● Supplied data:

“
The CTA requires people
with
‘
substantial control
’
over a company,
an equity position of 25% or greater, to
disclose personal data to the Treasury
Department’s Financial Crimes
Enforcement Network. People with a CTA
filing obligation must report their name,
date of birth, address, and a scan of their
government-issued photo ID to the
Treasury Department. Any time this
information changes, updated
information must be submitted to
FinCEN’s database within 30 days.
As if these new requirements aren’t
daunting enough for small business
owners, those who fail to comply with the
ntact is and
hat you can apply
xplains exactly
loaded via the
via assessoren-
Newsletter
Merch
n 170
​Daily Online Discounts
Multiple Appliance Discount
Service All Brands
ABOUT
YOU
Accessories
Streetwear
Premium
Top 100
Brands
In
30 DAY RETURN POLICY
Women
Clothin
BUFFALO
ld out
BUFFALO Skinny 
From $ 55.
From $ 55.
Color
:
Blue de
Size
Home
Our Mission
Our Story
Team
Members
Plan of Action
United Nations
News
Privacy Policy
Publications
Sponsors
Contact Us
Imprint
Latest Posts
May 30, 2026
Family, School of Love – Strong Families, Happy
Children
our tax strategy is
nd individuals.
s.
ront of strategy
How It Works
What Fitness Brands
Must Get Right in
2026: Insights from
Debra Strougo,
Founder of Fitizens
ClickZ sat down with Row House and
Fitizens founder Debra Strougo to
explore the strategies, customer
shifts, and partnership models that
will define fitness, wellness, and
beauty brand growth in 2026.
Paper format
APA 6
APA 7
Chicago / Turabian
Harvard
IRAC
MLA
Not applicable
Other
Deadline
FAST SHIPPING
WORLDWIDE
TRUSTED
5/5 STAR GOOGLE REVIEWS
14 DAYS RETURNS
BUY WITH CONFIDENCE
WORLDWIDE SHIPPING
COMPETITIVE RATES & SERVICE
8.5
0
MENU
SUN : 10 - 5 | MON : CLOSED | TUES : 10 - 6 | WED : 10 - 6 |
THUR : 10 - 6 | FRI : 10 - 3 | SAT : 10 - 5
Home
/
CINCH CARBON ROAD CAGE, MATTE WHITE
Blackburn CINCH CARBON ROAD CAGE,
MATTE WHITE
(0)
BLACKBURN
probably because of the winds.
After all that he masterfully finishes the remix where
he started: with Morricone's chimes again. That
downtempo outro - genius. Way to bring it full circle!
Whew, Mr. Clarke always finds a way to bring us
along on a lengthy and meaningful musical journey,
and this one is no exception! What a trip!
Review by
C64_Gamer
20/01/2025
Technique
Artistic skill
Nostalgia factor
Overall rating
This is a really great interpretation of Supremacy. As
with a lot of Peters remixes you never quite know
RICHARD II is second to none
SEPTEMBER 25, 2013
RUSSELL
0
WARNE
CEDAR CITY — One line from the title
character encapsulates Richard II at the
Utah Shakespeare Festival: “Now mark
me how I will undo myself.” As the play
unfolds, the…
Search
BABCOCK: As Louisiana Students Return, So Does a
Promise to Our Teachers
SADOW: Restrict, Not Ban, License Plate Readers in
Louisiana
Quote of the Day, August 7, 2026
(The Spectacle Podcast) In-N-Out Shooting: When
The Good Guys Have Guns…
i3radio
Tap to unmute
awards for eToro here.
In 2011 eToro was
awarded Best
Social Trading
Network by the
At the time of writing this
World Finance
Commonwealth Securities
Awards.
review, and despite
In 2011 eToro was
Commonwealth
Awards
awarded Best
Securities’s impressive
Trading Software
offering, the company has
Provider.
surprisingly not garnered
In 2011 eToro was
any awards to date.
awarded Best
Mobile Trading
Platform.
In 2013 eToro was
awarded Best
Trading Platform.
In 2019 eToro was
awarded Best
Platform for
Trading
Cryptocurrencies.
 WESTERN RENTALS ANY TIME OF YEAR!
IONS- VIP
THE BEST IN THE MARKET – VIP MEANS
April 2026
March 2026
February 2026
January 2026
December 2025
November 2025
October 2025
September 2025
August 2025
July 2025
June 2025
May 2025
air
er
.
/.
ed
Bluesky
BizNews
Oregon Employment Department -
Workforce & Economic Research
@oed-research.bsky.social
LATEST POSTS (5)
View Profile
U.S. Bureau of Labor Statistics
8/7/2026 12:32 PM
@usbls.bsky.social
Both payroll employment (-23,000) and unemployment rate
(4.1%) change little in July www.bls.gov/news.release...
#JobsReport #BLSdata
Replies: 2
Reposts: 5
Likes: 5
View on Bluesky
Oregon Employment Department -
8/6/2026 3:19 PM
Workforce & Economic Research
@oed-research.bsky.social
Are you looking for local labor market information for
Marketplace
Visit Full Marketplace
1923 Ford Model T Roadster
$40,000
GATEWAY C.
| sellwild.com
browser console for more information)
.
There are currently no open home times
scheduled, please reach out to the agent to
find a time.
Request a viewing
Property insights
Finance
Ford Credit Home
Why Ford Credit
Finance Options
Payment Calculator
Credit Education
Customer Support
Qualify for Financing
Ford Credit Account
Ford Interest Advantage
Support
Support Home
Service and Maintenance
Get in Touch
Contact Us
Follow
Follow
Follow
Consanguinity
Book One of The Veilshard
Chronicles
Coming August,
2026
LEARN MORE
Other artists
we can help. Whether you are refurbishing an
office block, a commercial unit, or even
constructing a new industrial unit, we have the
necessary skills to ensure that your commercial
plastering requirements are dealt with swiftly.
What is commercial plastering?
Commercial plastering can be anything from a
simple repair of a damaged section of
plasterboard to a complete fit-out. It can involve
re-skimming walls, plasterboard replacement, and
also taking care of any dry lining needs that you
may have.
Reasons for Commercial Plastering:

● Brief: Substitute "D. Strougo" for every occurrence of "Debra Strougo" in the lines above. Reproduce the lines with no other change.

● Task solution:
“
The CTA requires people
with
‘
substantial control
’
over a company,
an equity position of 25% or greater, to
disclose personal data to the Treasury
Department’s Financial Crimes
Enforcement Network. People with a CTA
filing obligation must report their name,
date of birth, address, and a scan of their
government-issued photo ID to the
Treasury Department. Any time this
information changes, updated
information must be submitted to
FinCEN’s database within 30 days.
As if these new requirements aren’t
daunting enough for small business
owners, those who fail to comply with the
ntact is and
hat you can apply
xplains exactly
loaded via the
via assessoren-
Newsletter
Merch
n 170
​Daily Online Discounts
Multiple Appliance Discount
Service All Brands
ABOUT
YOU
Accessories
Streetwear
Premium
Top 100
Brands
In
30 DAY RETURN POLICY
Women
Clothin
BUFFALO
ld out
BUFFALO Skinny 
From $ 55.
From $ 55.
Color
:
Blue de
Size
Home
Our Mission
Our Story
Team
Members
Plan of Action
United Nations
News
Privacy Policy
Publications
Sponsors
Contact Us
Imprint
Latest Posts
May 30, 2026
Family, School of Love – Strong Families, Happy
Children
our tax strategy is
nd individuals.
s.
ront of strategy
How It Works
What Fitness Brands
Must Get Right in
2026: Insights from
D. Strougo,
Founder of Fitizens
ClickZ sat down with Row House and
Fitizens founder D. Strougo to
explore the strategies, customer
shifts, and partnership models that
will define fitness, wellness, and
beauty brand growth in 2026.
Paper format
APA 6
APA 7
Chicago / Turabian
Harvard
IRAC
MLA
Not applicable
Other
Deadline
FAST SHIPPING
WORLDWIDE
TRUSTED
5/5 STAR GOOGLE REVIEWS
14 DAYS RETURNS
BUY WITH CONFIDENCE
WORLDWIDE SHIPPING
COMPETITIVE RATES & SERVICE
8.5
0
MENU
SUN : 10 - 5 | MON : CLOSED | TUES : 10 - 6 | WED : 10 - 6 |
THUR : 10 - 6 | FRI : 10 - 3 | SAT : 10 - 5
Home
/
CINCH CARBON ROAD CAGE, MATTE WHITE
Blackburn CINCH CARBON ROAD CAGE,
MATTE WHITE
(0)
BLACKBURN
probably because of the winds.
After all that he masterfully finishes the remix where
he started: with Morricone's chimes again. That
downtempo outro - genius. Way to bring it full circle!
Whew, Mr. Clarke always finds a way to bring us
along on a lengthy and meaningful musical journey,
and this one is no exception! What a trip!
Review by
C64_Gamer
20/01/2025
Technique
Artistic skill
Nostalgia factor
Overall rating
This is a really great interpretation of Supremacy. As
with a lot of Peters remixes you never quite know
RICHARD II is second to none
SEPTEMBER 25, 2013
RUSSELL
0
WARNE
CEDAR CITY — One line from the title
character encapsulates Richard II at the
Utah Shakespeare Festival: “Now mark
me how I will undo myself.” As the play
unfolds, the…
Search
BABCOCK: As Louisiana Students Return, So Does a
Promise to Our Teachers
SADOW: Restrict, Not Ban, License Plate Readers in
Louisiana
Quote of the Day, August 7, 2026
(The Spectacle Podcast) In-N-Out Shooting: When
The Good Guys Have Guns…
i3radio
Tap to unmute
awards for eToro here.
In 2011 eToro was
awarded Best
Social Trading
Network by the
At the time of writing this
World Finance
Commonwealth Securities
Awards.
review, and despite
In 2011 eToro was
Commonwealth
Awards
awarded Best
Securities’s impressive
Trading Software
offering, the company has
Provider.
surprisingly not garnered
In 2011 eToro was
any awards to date.
awarded Best
Mobile Trading
Platform.
In 2013 eToro was
awarded Best
Trading Platform.
In 2019 eToro was
awarded Best
Platform for
Trading
Cryptocurrencies.
 WESTERN RENTALS ANY TIME OF YEAR!
IONS- VIP
THE BEST IN THE MARKET – VIP MEANS
April 2026
March 2026
February 2026
January 2026
December 2025
November 2025
October 2025
September 2025
August 2025
July 2025
June 2025
May 2025
air
er
.
/.
ed
Bluesky
BizNews
Oregon Employment Department -
Workforce & Economic Research
@oed-research.bsky.social
LATEST POSTS (5)
View Profile
U.S. Bureau of Labor Statistics
8/7/2026 12:32 PM
@usbls.bsky.social
Both payroll employment (-23,000) and unemployment rate
(4.1%) change little in July www.bls.gov/news.release...
#JobsReport #BLSdata
Replies: 2
Reposts: 5
Likes: 5
View on Bluesky
Oregon Employment Department -
8/6/2026 3:19 PM
Workforce & Economic Research
@oed-research.bsky.social
Are you looking for local labor market information for
Marketplace
Visit Full Marketplace
1923 Ford Model T Roadster
$40,000
GATEWAY C.
| sellwild.com
browser console for more information)
.
There are currently no open home times
scheduled, please reach out to the agent to
find a time.
Request a viewing
Property insights
Finance
Ford Credit Home
Why Ford Credit
Finance Options
Payment Calculator
Credit Education
Customer Support
Qualify for Financing
Ford Credit Account
Ford Interest Advantage
Support
Support Home
Service and Maintenance
Get in Touch
Contact Us
Follow
Follow
Follow
Consanguinity
Book One of The Veilshard
Chronicles
Coming August,
2026
LEARN MORE
Other artists
we can help. Whether you are refurbishing an
office block, a commercial unit, or even
constructing a new industrial unit, we have the
necessary skills to ensure that your commercial
plastering requirements are dealt with swiftly.
What is commercial plastering?
Commercial plastering can be anything from a
simple repair of a damaged section of
plasterboard to a complete fit-out. It can involve
re-skimming walls, plasterboard replacement, and
also taking care of any dry lining needs that you
may have.
Reasons for Commercial Plastering:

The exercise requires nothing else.